Disney gave a few more clues about its forthcoming online service, due to launch in 2019. Speaking to analysts, Bob Iger, the chairman and chief executive of The Walt Disney Company, was enthusiastic about the pending acquisition of 21st Century Fox, but he was busy fielding questions about plans for online delivery direct to consumers.

Disney reported revenues of $15.23 billion for the quarter, with net income up 23% at $2.91 billion. Its parks and resorts business accounts for around a third of revenue and income.
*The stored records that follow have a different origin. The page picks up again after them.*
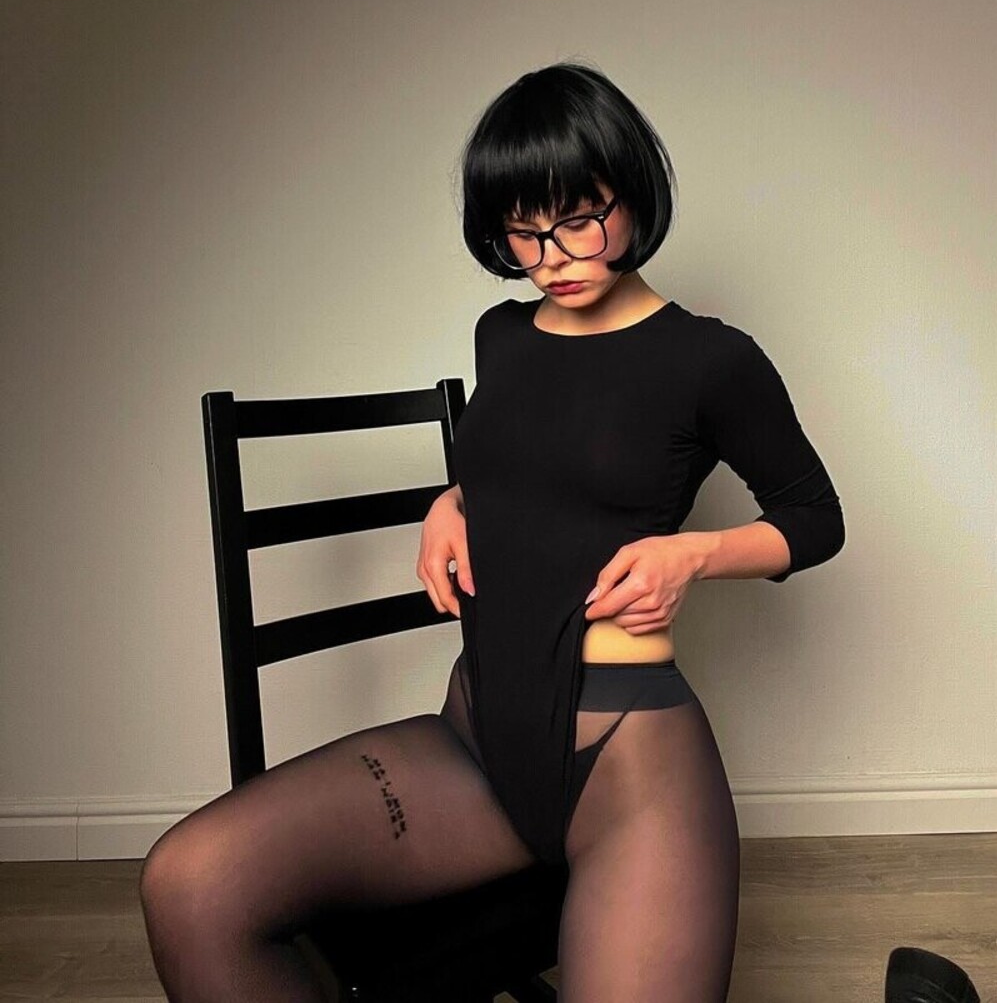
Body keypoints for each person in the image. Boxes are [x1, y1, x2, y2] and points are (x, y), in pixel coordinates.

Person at [138, 61, 845, 1002]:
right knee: (190, 884)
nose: (551, 255)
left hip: (625, 765)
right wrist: (454, 499)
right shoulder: (501, 336)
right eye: (523, 229)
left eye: (579, 218)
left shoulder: (710, 360)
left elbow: (815, 518)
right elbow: (526, 462)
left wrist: (695, 553)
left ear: (632, 194)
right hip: (475, 743)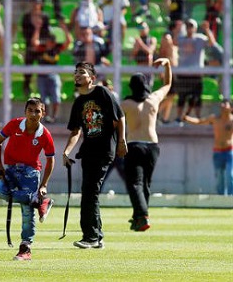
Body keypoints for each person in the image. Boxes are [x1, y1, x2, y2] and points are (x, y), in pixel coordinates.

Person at [62, 62, 127, 249]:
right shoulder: (78, 102)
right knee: (90, 192)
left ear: (92, 77)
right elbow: (76, 131)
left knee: (90, 191)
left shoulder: (102, 93)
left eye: (82, 72)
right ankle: (96, 236)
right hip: (88, 151)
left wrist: (121, 141)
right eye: (75, 72)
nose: (77, 75)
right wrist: (66, 151)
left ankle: (90, 237)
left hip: (104, 149)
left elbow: (120, 117)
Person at [0, 97, 55, 261]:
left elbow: (50, 160)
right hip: (11, 170)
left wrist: (44, 185)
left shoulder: (45, 134)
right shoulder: (14, 124)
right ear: (25, 112)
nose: (33, 114)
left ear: (43, 113)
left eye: (37, 111)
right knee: (0, 192)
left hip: (31, 172)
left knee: (27, 213)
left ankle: (25, 248)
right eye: (30, 110)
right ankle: (39, 201)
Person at [121, 58, 173, 232]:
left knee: (134, 183)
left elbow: (112, 118)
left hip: (134, 145)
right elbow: (167, 84)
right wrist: (167, 65)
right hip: (152, 146)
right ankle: (138, 218)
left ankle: (142, 215)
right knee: (145, 184)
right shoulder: (153, 99)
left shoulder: (126, 104)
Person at [184, 101, 233, 196]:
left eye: (225, 107)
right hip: (218, 151)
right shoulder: (215, 118)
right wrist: (187, 118)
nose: (223, 108)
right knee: (219, 177)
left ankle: (231, 197)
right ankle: (221, 197)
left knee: (230, 175)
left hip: (229, 151)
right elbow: (200, 121)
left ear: (231, 108)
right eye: (222, 107)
Consumer products and interactive media currently account for only 6.5% of revenue.

That said, the acquisition of 21st Century of Fox for over $70 billion in stock, and the potential purchase of the rest of Sky, is partly predicated on the need to increase scale to compete with the likes of Netflix.
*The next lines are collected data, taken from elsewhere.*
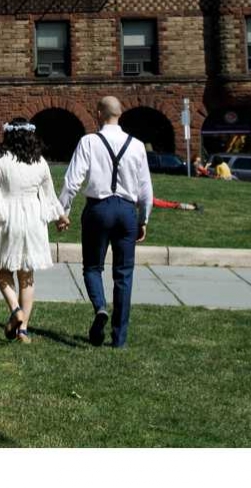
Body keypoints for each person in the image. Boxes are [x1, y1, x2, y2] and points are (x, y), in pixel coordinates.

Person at [56, 96, 153, 348]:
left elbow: (72, 180)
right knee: (124, 274)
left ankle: (100, 307)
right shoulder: (137, 145)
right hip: (126, 211)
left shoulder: (89, 142)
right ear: (120, 114)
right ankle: (119, 338)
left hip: (98, 209)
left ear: (99, 113)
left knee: (92, 267)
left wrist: (62, 210)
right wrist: (143, 219)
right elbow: (145, 191)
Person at [0, 118, 64, 344]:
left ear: (8, 135)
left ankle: (15, 311)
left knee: (3, 271)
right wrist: (60, 217)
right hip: (33, 221)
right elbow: (49, 194)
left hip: (8, 220)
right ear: (30, 136)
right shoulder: (40, 162)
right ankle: (23, 330)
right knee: (27, 276)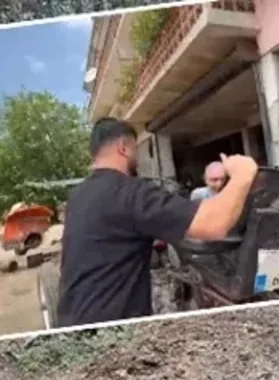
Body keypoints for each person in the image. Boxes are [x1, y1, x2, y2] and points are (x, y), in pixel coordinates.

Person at [56, 117, 260, 328]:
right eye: (136, 149)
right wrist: (242, 174)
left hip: (70, 320)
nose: (138, 156)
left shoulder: (78, 195)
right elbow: (215, 225)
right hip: (115, 327)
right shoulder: (131, 192)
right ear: (123, 148)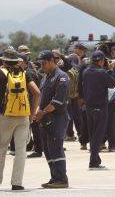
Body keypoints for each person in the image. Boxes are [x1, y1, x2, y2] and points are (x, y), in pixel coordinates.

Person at [0, 48, 40, 191]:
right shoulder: (25, 73)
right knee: (21, 150)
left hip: (5, 116)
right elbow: (37, 93)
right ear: (17, 61)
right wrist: (32, 114)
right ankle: (16, 183)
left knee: (1, 148)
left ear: (3, 61)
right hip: (23, 116)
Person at [36, 51, 70, 188]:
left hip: (57, 118)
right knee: (48, 149)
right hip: (45, 119)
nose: (42, 66)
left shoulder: (61, 77)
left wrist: (42, 112)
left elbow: (57, 101)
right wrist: (38, 111)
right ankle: (54, 177)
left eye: (44, 63)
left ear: (51, 61)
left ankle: (61, 179)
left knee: (56, 148)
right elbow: (42, 98)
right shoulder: (46, 77)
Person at [81, 50, 115, 170]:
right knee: (98, 134)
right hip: (100, 106)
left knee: (93, 134)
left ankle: (95, 159)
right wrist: (110, 70)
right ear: (101, 61)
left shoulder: (85, 72)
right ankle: (93, 161)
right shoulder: (102, 72)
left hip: (89, 107)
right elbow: (112, 84)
Disney on its own has a market capitalisation of around $168 billion, while Netflix is apparently worth $150 billion.

The Disney chief executive said the company continues to move full steam ahead on its direct-to-consumer strategy, empowered by its strategic purchase of BAMTech. He said it was on track for a late-2019 launch of its Disney-branded online service, following the launch earlier in 2018 of its ESPN+ sports service. He declined to give any subscriber numbers for the ESPN+ service, saying “It’s a marathon; it’s not a sprint.”
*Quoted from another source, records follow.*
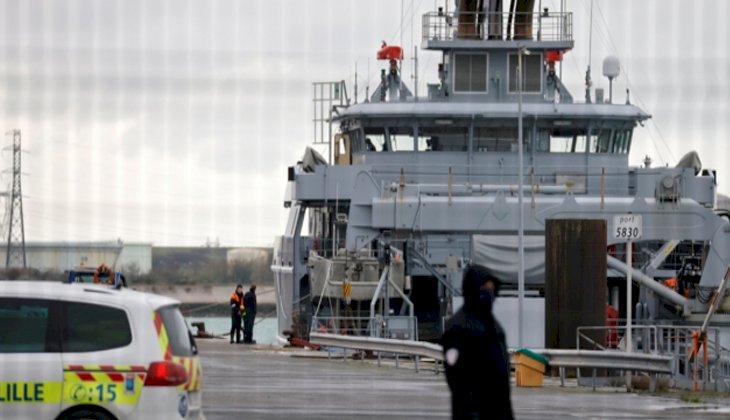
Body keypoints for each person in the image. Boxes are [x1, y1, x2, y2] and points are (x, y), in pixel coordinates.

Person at [441, 264, 513, 419]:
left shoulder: (494, 327)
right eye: (485, 289)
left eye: (491, 289)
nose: (489, 294)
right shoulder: (457, 328)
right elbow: (456, 377)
He signalled that the Disney app would not have anything close to the volume of programming that Netflix has and will be priced accordingly. However, he said it would be the only place people would be able to get original Disney, Pixar, Marvel or Star Wars product. That said, a number of previous productions and those that will be made in 2018 are still encumbered by licensing arrangements with other parties, like Netflix, although starting in 2019, the studio movie slate will be free of such arrangements.

He also reminded analysts that after the close of the deal with 21st Century Fox, Disney will own 60% of Hulu, “so that will fit in very significantly to our app strategy”.

“We don’t really want to go to market with an aggregation play that replicates the multi-channel environment that exists today because we feel consumers are more interested in essentially making decisions on their own in terms of what kind of packages that they want,” he said.

So there will be a sports play, a family-oriented Disney play, and Hulu. “They will basically be designed to attract different tastes and different segment or audience demographics.” If a consumer wants all three, ultimately, we see an opportunity to package them from a pricing perspective.

He said he did not see going direct to consumer complicating negotiations with primary distributors. “I think there is a reality that is set-in in the distribution side of the business that the business is changing, that consumer habits have changed, and that the over-the-top SVOD product is here to stay and is real, and is probably going to continue to either compete with the more traditional platforms or complement the more traditional platforms.”

Nevertheless, going direct to consumer will inevitably create channel conflicts with existing distributors. Disney needs to be seen to be taking online delivery seriously, while at the same time using strategic acquisitions to reinforce its current position with additional brand properties and traditional distribution channels.